-------- PROVIDED TEXT

HDU 4255 A Famous Grid

A Famous Grid

Time Limit: 10000/3000 MS (Java/Others)    Memory Limit: 32768/32768 K (Java/Others)
Total Submission(s): 1252    Accepted Submission(s): 493

Problem Description

Mr. B has recently discovered the grid named "spiral grid".
Construct the grid like the following figure. (The grid is actually infinite. The figure is only a small part of it.)


Considering traveling in it, you are free to any cell containing a composite number or 1, but traveling to any cell containing a prime number is disallowed. You can travel up, down, left or right, but not diagonally. Write a program to find the length of the shortest path between pairs of nonprime numbers, or report it's impossible.

 

Input

Each test case is described by a line of input containing two nonprime integer 1 <=x, y<=10,000.

 

Output

For each test case, display its case number followed by the length of the shortest path or "impossible" (without quotes) in one line.

 

Sample Input

1 4
9 32
10 12

 

Sample Output

Case 1: 1
Case 2: 7
Case 3: impossible

 以BFS为主的综合题
1.蛇形矩阵
2.筛选法求素数
3.BFS
AC代码

#include <iostream>
#include <stdio.h>
#include <queue>
#include <string.h>
#define clr(x)  memset(x,0,sizeof(x));
#define MAXN 106
using namespace std;
int a[MAXN+10][MAXN+10],prime[11010],vis[MAXN+10][MAXN+10],pace[MAXN+10][MAXN+10];
int m[4][2]= {{0,1},{1,0},{-1,0},{0,-1}};
void is_prime()
{
    int i,j;
    for(i=2; i<=11000; i++)
    {
        if(prime[i]==0)
            for(j=i+i; j<=11000; j+=i)
                prime[j]=1;
    }
}
int f(int x1,int y1)

----------------
-------- DATA UNDER STUDY

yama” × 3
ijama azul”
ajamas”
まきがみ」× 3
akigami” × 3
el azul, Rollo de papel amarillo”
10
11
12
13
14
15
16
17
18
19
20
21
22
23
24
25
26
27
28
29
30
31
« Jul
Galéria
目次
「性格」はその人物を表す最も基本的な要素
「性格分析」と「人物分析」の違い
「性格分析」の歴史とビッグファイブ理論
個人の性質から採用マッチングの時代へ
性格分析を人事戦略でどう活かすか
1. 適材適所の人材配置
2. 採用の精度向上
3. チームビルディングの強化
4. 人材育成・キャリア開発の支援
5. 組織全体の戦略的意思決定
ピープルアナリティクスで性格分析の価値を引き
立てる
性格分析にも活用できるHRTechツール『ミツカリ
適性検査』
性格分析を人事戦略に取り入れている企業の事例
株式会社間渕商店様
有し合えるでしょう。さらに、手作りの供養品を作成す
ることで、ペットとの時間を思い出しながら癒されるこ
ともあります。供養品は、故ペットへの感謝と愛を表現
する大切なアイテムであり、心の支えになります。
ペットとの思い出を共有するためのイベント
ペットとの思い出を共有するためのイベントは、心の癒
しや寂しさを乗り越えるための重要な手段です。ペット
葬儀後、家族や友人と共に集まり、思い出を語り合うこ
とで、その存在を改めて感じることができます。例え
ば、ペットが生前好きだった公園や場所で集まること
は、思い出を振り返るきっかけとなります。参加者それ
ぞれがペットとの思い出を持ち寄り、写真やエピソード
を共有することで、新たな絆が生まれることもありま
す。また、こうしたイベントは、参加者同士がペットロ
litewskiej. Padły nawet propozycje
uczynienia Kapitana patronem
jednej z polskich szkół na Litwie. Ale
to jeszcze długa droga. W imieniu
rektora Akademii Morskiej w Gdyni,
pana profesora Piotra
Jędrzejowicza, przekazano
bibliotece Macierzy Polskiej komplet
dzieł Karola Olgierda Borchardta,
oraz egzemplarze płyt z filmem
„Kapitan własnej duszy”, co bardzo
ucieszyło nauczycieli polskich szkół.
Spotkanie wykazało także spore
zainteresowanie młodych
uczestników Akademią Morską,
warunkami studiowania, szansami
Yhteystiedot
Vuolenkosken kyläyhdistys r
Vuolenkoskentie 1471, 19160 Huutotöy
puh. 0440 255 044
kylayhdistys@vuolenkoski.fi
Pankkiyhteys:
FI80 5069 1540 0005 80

----------------

§ **DIRECTIONS FOR THIS TASK**
Rewrite the passage of the grid problem above that opens with "HDU 4255 A Famous" and closes with "part of it.)", putting "snake grid" in place of "spiral grid".

§ **FINISHED EXERCISE**
HDU 4255 A Famous Grid

A Famous Grid

Time Limit: 10000/3000 MS (Java/Others)    Memory Limit: 32768/32768 K (Java/Others)
Total Submission(s): 1252    Accepted Submission(s): 493

Problem Description

Mr. B has recently discovered the grid named "snake grid".
Construct the grid like the following figure. (The grid is actually infinite. The figure is only a small part of it.)